As we slipped North through the dark night I would lie on my side and watch the heavy snowflakes in the lights of the big trucks and imagine talking to them on the CB radios. “10-4 back door. Got your ears on, good buddy?” Soon, we pulled into a truck stop in Strattonville. Big diesels with bright colors and fancy scroll designs on their cabs were everywhere, rumbling quietly with their parking lights on. My father said, “Come on Brad. Let’s get a little something to eat.” I was in heaven.

As I walked to the door of the truck stop I forced my eyelids open t glance at the tall streetlights that lit up an arc of solid white flakes.  I felt like this was the greatest adventure I’d ever been on. I was with my Dad. And it was just me and him. We walked in and sat at the overly cheerful yellow counter and placed our orders. The waitress took a keen interest in these two wayward travelers dressed in hunting attire. My father had a deer shooting outfit that was red and black and the pants puffed out at the thighs like some old English riding britches. He looked like Friar Tuck and I was embarrassed at first, but when the waitress acknowledged that we were courageous souls to be driving on a night like this, I welled up with pride. We were, after all, intrepid deer hunters and nothing could stop us!

After a giant plate of turkey and mashed potatoes with gravy on a slice of white toast and my first cup of coffee, I knew that this trip was more than just a Sunday drive with Dad. I was being indoctrinated into the world of grown ups, where men make decisions and take chances on things that are actually thought out and not impulsive. We rolled on through the night in the old Vista Cruiser and I stared out the window of the roof and started to sing along with my Dad to the Grand Ole Opry. I would let no one know of this for decades.

Arriving in the town of his birth, Grampian, we were blasting through drifts 2’ deep and sliding sideways around old logging roads that weaseled their way through the old strip mining town and up into the hills. Just when the going got to a point that I thought the old wagon could push no further, we turned into an driveway that was nothing more than a tunnel in the snow. My father floored it up to the camp door and laid on the horn to announce our arrival.
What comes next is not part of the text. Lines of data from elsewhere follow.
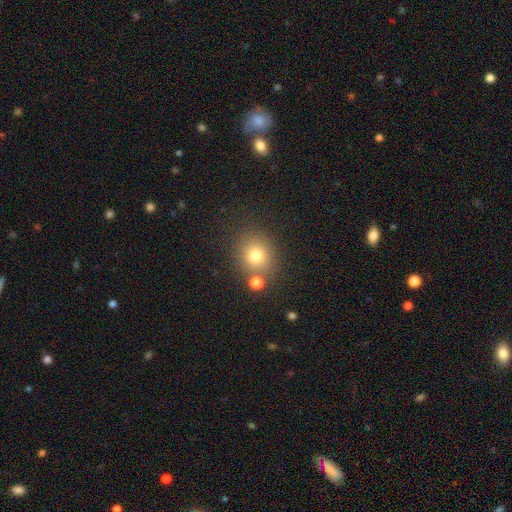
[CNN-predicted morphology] type=smooth (78%); roundness=round (78%); merging=none (73%).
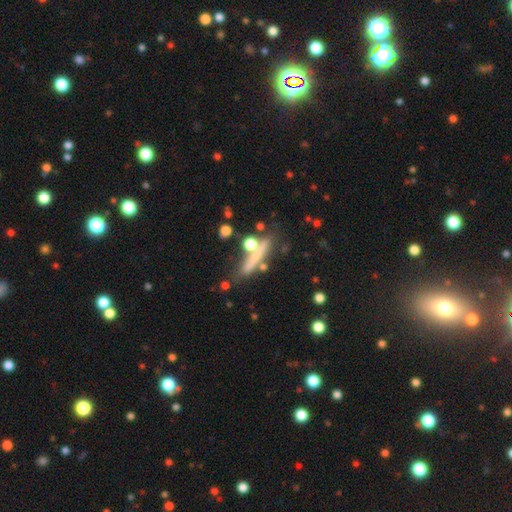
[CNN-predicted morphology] This is possibly a smooth galaxy (49%). Merging: likely none (62%).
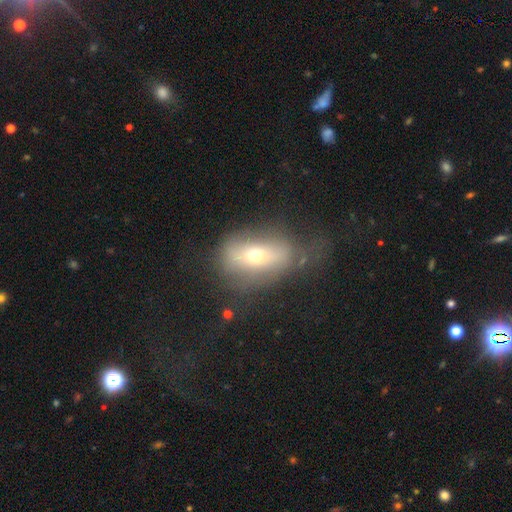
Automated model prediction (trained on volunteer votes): This appears to be a smooth galaxy with no disk features (50%). Merging: none (43%).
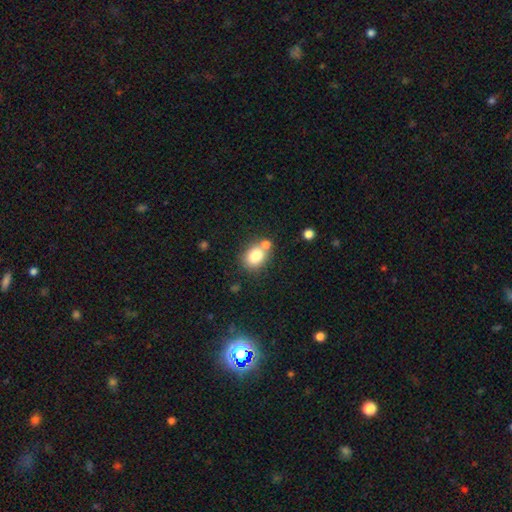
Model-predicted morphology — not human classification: Q: Smooth or featured?
A: smooth (80%); runner-up: featured or disk (10%)
Q: How rounded?
A: in between (53%); runner-up: round (46%)
Q: Merging?
A: none (56%); runner-up: merger (28%)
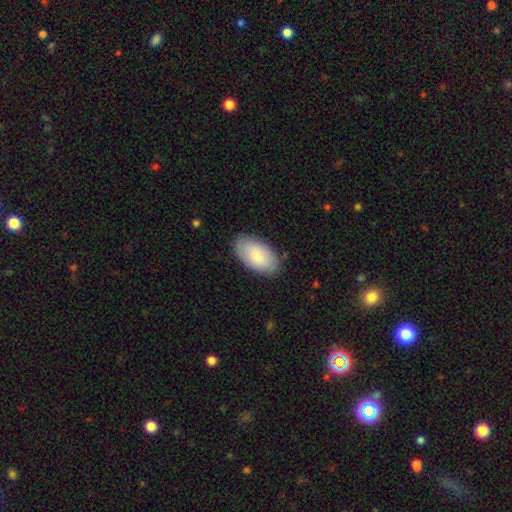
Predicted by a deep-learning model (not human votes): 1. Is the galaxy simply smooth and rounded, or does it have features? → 83% smooth, 11% featured or disk, 5% star or artifact.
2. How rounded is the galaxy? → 96% in between, 3% round, 2% cigar-shaped.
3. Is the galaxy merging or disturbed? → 83% none, 13% minor disturbance, 3% major disturbance, 1% merger.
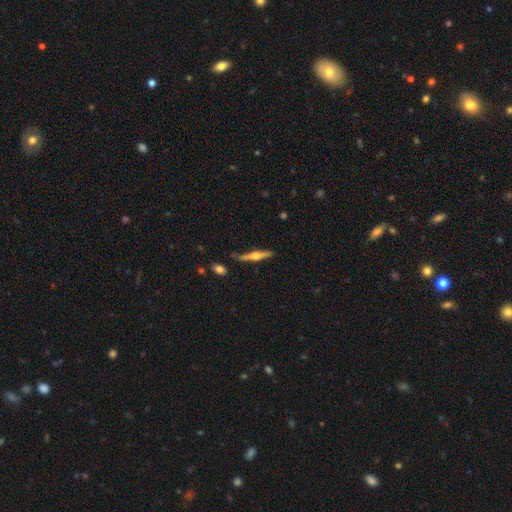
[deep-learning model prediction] This appears to be a featured or disk galaxy (68%) viewed edge-on (97%) with a rounded central bulge (92%). Merging: none (82%).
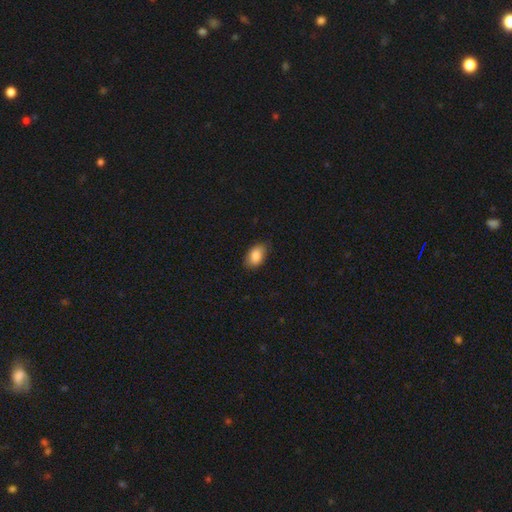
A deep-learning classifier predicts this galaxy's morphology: type=smooth (86%); roundness=in between (90%); merging=none (80%).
Introductions were made to a bunch of old men who were dressed in flannel shirts and canvas pants. Many were holding glasses of beer and mixed drinks and a few were smoking cigarettes. Throughout the camp the rooms were bathed in the warm golden glow of kerosene and propane lamps. It seemed to me that here was a place that all of the rules of proper society were being shattered in a glorious cacophony of glasses clinking, raucous laughter, cussing, teasing and general mayhem. Everything that I had been being punished for at home was here, being celebrated, free of all judgment. I was being initiated into manhood in it’s most primitive and crude form. It made an indelible impression on a sensitive young man.

I remember the smell of the woodsmoke from the chimney and the pungent aroma of slightly moldy furniture, an tattered sofa with a tapestry covering over it in front of the fire. The smells are what really hooked me. Scotch. Coffee. Beer. Cigars. Woodsmoke. Bacon. My senses were overloaded with happiness. I was a man. For the whole weekend and then a few days afterward, my father and I were stranded together at this deer camp.

During the day we would plow through waist deep snow walking down to the pines, where the deer would yard up. We sat under big old spruces and peered through the mountain laurel for brown fur moving up the hillside to the wind-blown fields above.

We never saw any deer that weekend but the hope and connection to the nature that surrounded me made a permanent connection. I had found my place in the world. For the next 36 years I would harbor a dream in my heart of hearts to be able to recreate this period in my life. When I was lonely or sad I would meditate on the images of this place. When each deer season came around I would feel a deep longing for those times. It took me about 30 years to figure out that longing. I had a profound existential desire to connect. Connect to nature, my father and myself.

This deer season I realized that dream. At the beginning of this year I was offered a deer camp in the town of Huntington, Vermont for lease. It was a run-down, dilapidated and vandalized shack at the end of a nearly impassable logging road. I had gone there for a few years under its’ previous owner, Johnnie MacDonough, when I knew that I had found my home.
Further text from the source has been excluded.